→ **What to produce**
Output, character for character, the lines of the listing below, beginning with the line that contains "Conduct Authority with" and continuing through the line that contains "registered in England".

→ **Source records**

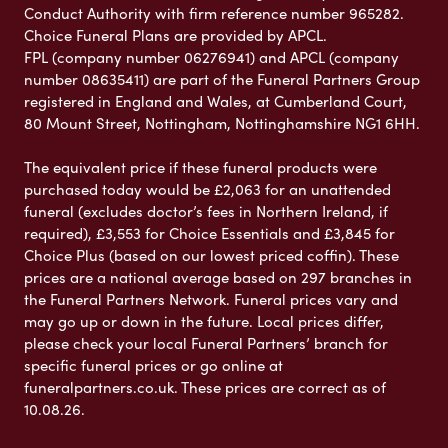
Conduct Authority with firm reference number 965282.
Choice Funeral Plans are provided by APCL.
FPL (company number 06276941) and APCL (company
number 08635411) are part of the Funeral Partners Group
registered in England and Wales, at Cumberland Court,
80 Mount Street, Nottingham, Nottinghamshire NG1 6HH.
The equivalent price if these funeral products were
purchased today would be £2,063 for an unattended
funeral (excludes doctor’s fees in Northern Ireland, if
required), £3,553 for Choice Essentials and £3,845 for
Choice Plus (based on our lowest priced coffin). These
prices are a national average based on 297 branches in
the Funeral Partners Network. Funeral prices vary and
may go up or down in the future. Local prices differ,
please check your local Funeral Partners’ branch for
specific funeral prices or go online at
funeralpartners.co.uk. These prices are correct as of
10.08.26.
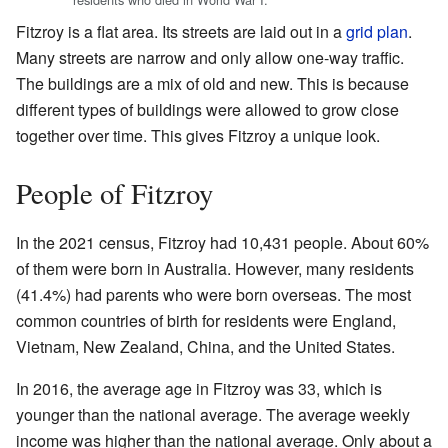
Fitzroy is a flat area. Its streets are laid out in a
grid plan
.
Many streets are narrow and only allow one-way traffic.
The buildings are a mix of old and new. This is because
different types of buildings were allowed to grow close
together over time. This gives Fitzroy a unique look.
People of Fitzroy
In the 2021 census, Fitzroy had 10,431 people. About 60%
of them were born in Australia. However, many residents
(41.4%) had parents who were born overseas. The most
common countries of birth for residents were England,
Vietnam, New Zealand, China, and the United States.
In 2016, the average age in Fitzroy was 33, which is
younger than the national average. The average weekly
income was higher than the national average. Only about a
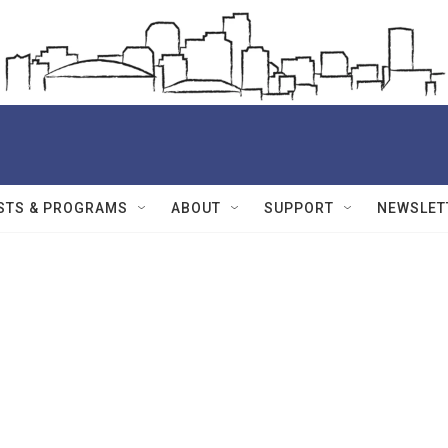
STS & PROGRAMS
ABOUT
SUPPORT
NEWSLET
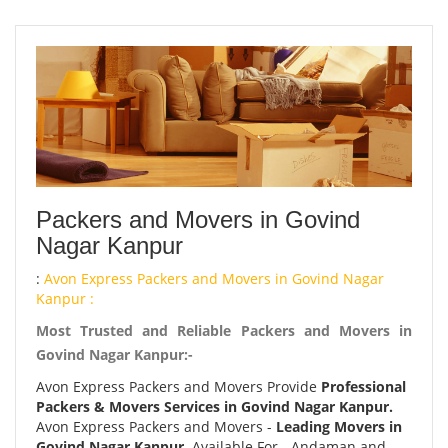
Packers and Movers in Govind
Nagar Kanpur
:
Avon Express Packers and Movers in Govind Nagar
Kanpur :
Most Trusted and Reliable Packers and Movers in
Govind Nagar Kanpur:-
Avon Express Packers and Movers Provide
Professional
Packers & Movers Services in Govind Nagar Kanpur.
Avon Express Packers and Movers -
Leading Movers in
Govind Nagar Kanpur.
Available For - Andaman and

...

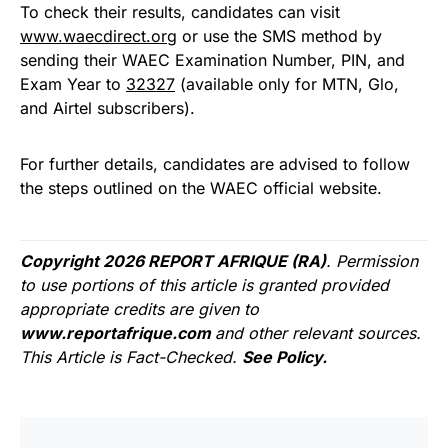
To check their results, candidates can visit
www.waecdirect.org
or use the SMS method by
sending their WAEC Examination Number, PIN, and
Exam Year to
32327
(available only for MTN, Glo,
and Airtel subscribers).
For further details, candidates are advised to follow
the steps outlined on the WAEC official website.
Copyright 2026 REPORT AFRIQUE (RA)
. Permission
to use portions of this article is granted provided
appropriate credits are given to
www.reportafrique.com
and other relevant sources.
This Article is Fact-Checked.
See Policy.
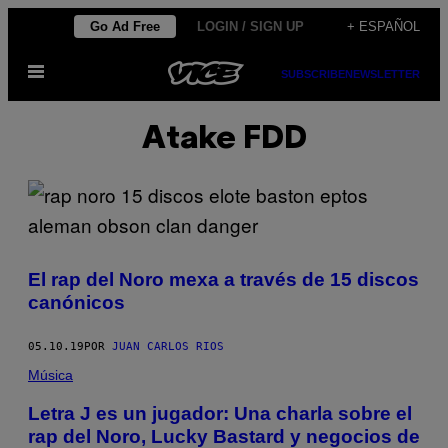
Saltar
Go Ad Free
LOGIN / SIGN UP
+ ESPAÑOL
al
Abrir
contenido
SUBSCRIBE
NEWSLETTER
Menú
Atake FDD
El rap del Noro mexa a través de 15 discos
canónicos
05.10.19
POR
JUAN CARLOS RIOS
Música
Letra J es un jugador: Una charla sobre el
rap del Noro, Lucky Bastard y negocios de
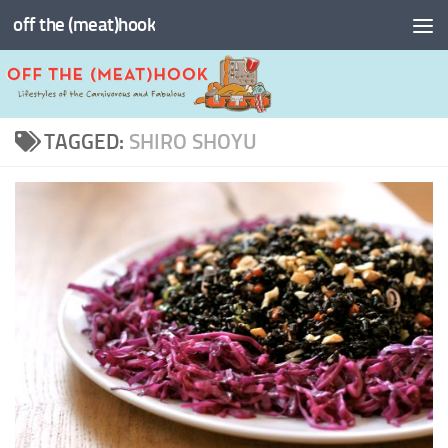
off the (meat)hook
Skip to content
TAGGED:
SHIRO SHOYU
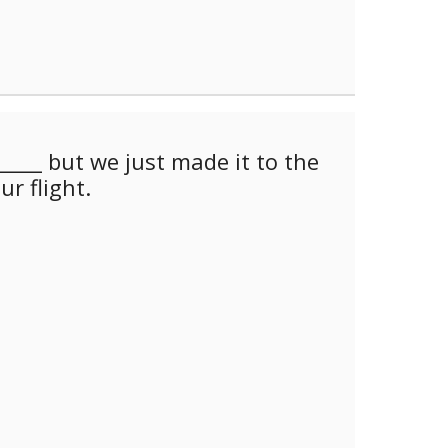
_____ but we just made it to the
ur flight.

→ **Solution to this exercise**
Conduct Authority with firm reference number 965282.
Choice Funeral Plans are provided by APCL.
FPL (company number 06276941) and APCL (company
number 08635411) are part of the Funeral Partners Group
registered in England and Wales, at Cumberland Court,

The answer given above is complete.